Task statement
Return exactly the span of lines that opens with the line containing "# 6.自定义Sink" and closes with the last line of the data, inclusive.

---

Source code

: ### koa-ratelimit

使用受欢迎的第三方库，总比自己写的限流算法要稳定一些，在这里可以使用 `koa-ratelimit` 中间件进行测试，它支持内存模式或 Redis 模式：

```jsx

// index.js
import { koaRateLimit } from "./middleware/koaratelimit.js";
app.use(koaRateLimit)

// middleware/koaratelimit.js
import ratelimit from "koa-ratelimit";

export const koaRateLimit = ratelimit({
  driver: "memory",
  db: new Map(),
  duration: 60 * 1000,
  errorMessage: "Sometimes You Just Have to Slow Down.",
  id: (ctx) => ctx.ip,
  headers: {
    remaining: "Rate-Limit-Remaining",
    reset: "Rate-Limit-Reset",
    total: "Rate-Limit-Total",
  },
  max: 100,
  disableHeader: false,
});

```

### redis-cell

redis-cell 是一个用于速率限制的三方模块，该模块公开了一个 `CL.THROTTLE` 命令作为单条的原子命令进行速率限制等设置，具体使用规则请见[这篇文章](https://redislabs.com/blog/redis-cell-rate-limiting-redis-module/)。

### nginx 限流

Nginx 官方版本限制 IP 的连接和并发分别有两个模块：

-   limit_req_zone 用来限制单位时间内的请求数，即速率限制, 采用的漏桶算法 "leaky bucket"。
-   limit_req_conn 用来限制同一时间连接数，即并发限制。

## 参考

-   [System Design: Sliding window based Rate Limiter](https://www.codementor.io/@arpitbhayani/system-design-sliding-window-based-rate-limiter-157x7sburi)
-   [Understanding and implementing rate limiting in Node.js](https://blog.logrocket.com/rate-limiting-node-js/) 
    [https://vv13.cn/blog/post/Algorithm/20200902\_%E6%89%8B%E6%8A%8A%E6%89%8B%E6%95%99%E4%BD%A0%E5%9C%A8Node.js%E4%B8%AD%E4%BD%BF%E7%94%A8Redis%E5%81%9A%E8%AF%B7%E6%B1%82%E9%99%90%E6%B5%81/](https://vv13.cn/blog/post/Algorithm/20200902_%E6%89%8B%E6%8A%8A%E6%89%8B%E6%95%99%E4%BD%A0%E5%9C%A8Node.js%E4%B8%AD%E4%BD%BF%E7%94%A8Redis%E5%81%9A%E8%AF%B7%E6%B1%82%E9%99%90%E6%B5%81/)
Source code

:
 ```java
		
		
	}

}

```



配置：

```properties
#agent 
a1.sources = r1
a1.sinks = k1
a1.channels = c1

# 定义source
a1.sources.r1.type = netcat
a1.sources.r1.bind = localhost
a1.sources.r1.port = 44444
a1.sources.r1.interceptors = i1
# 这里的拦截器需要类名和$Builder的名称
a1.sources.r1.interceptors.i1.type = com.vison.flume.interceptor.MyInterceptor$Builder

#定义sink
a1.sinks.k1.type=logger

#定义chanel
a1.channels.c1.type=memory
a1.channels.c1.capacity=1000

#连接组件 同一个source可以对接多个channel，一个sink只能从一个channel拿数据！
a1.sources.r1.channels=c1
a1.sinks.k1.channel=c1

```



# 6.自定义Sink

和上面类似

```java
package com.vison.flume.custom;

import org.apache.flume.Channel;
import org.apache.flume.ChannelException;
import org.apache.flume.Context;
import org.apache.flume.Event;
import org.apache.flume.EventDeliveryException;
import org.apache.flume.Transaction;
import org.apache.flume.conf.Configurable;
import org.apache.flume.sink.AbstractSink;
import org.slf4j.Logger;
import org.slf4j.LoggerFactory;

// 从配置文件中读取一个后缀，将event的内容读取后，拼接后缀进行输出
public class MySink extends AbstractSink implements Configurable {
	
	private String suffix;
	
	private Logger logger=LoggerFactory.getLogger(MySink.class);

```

---

Exercise response
# 6.自定义Sink

和上面类似

```java
package com.vison.flume.custom;

import org.apache.flume.Channel;
import org.apache.flume.ChannelException;
import org.apache.flume.Context;
import org.apache.flume.Event;
import org.apache.flume.EventDeliveryException;
import org.apache.flume.Transaction;
import org.apache.flume.conf.Configurable;
import org.apache.flume.sink.AbstractSink;
import org.slf4j.Logger;
import org.slf4j.LoggerFactory;

// 从配置文件中读取一个后缀，将event的内容读取后，拼接后缀进行输出
public class MySink extends AbstractSink implements Configurable {
	
	private String suffix;
	
	private Logger logger=LoggerFactory.getLogger(MySink.class);

```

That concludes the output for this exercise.